How to make online-teaching experience a cakewalk? 

Teaching online is not a cakewalk. It is not as simple as getting a device and turning the recording on but it is not as difficult as climbing the mount Everest either.  

When COVID-19 hit us, no one knew how to deal with it. When even doctors didn’t know what the cures for this life-threatening disease are, how can you ask the teachers to manage it then? But, few months in the pandemic and we realised that something has to be done. There were certain drawbacks in the policies that made the schools first to close and last to open when the opposite should have been the right way of doing that. And, we are still unsure of when we are again to hear the rattle of the school desks again.

But, there is no doubt about the fact that learning is not just about the timely completion of the lesson plans, it caters to the overall development of a child. We must understand that it is not just the education we are talking about but we are dealing with how the child is going to fare in his life when he grows up into an adult. 

Life tests you at every step and that makes it necessary for an individual to learn the basic guiding principles that ensures his easiest acceptablility into the community life. For an individual is a human who is by virtue a social animal. A child learns the first impression of how he is going to address the people around him, how his demeanour should be etc from his school life. It is all the more important for children who falls into the toddler category. But, in the absence of this in-person physical based learning, we certainly have to devise new methods so that we don’t comprise on the essential factors that corresponds to learning the most. 

And, that is why I said it is not a cakewalk. Let me illustrate it with more examples. Ever read a book and then watched a movie on the same? If you have, let me have the liberty to state that each experience is wholesome on its own. You would also agree when I say that, that both the experiences would certainly have been different no matter the content that have been used for the purpose of creating them was all the same. 

What do we understand from this? 

That you cannot just simply apply one way of approaching the content to a completely different environment even if you are dealing with the same content in both the cases. So, offline learning and online learning has to teach the same thing but in entirely different ways to not comprise on the quality of how it is received. 

That simply brings us to the question that how to teach online? How to bridge the gaps that develop when transitioning to other mediums of broadcasting the same information? 

First and foremost, stop using the word “same”. When you are transitioning to a completely different medium, you can’t help but change the curriculum too so that it suits the newer ways of teaching. Go back to the example I gave. The content in both the movie and the book was same but the experience have been different because the same content manifested in different ways. Let me also tell you that didn’t happen automatically just because the medium was changed. There was so much of science that went into it. The content was omitted, re-written, intertextualized wherever required so that the transition is smooth, sound and logical. That’s exactly what we have to do in the field of education. 

We introduce audio-visuals, games, quizzes or whatever required so that the goal of catching the maximum retention from the student’s side is accomplished. Technology is embedded that can bring meaningful outcomes so that students’ social needs are not comprised as well. Teachers are trained for the same. If we fail to address this critical issue, we would end up isolating the children further into a world which has already been caught in the grip of digital isolation. 

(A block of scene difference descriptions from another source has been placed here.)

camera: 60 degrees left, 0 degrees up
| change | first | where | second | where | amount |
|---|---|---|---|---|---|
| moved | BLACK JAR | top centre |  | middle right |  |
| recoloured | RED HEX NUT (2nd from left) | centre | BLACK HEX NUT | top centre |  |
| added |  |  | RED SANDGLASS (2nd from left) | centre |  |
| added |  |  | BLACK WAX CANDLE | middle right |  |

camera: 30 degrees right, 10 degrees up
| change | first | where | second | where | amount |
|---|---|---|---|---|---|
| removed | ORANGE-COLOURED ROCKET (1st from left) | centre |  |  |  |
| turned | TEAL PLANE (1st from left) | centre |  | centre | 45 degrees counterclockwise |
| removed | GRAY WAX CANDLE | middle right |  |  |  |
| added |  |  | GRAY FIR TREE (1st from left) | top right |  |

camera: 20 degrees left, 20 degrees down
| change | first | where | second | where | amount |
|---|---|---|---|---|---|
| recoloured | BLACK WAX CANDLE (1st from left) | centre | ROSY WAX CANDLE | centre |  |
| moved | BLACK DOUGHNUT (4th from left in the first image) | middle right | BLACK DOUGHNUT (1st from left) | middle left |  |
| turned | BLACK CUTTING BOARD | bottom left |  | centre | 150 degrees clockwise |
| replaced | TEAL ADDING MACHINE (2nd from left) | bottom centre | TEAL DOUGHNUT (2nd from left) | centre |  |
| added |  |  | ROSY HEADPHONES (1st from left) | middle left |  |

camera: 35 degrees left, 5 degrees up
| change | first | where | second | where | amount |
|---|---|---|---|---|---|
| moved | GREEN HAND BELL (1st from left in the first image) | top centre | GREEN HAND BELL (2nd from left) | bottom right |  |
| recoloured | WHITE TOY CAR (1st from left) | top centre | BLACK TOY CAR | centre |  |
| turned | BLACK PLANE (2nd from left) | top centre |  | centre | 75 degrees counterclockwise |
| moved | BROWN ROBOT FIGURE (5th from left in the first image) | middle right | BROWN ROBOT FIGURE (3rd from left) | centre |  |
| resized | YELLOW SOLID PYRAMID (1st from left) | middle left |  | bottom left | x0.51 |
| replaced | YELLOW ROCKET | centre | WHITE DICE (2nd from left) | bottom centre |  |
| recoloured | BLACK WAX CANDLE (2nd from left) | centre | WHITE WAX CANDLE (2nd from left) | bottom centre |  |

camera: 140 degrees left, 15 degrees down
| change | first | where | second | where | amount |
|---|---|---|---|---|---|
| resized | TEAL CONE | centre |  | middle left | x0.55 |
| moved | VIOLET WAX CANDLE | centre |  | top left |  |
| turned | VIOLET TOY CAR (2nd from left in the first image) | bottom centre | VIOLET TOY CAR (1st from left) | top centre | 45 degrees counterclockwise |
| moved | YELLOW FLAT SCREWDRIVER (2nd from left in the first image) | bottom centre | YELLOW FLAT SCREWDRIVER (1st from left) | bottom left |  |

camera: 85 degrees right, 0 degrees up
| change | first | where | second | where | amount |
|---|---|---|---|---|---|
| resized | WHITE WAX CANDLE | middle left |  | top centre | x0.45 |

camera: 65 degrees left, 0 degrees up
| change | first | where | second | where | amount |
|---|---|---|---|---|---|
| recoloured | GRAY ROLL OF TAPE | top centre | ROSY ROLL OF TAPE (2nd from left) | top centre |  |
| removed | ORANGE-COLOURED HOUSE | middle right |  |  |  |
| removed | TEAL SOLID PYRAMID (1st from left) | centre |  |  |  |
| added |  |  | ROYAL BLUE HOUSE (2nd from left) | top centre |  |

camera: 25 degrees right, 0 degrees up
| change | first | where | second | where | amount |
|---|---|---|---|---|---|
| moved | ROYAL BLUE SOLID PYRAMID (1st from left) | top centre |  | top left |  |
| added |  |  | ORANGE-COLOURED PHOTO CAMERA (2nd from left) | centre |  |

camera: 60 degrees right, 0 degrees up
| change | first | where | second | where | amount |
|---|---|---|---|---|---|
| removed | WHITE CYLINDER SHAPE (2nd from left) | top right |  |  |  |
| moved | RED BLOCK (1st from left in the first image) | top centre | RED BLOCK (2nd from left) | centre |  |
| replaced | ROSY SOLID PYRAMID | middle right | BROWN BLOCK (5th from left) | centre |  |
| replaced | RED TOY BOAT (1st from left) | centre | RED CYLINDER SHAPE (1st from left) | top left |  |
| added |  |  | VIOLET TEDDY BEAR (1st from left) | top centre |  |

Online teaching through mobile is something that students are finding very easy and affordable these days. Well, it should be so but care should also be taken as students might get into other counter-productive things in the guise of using the mobile phones for learning purposes. 

I believe, we have a greater responsibility in the new modes of teaching. But, it is not a cause of worry because if timely, planned and guided interventions are put in place, online learning has the capacity to far outpace the traditional modes.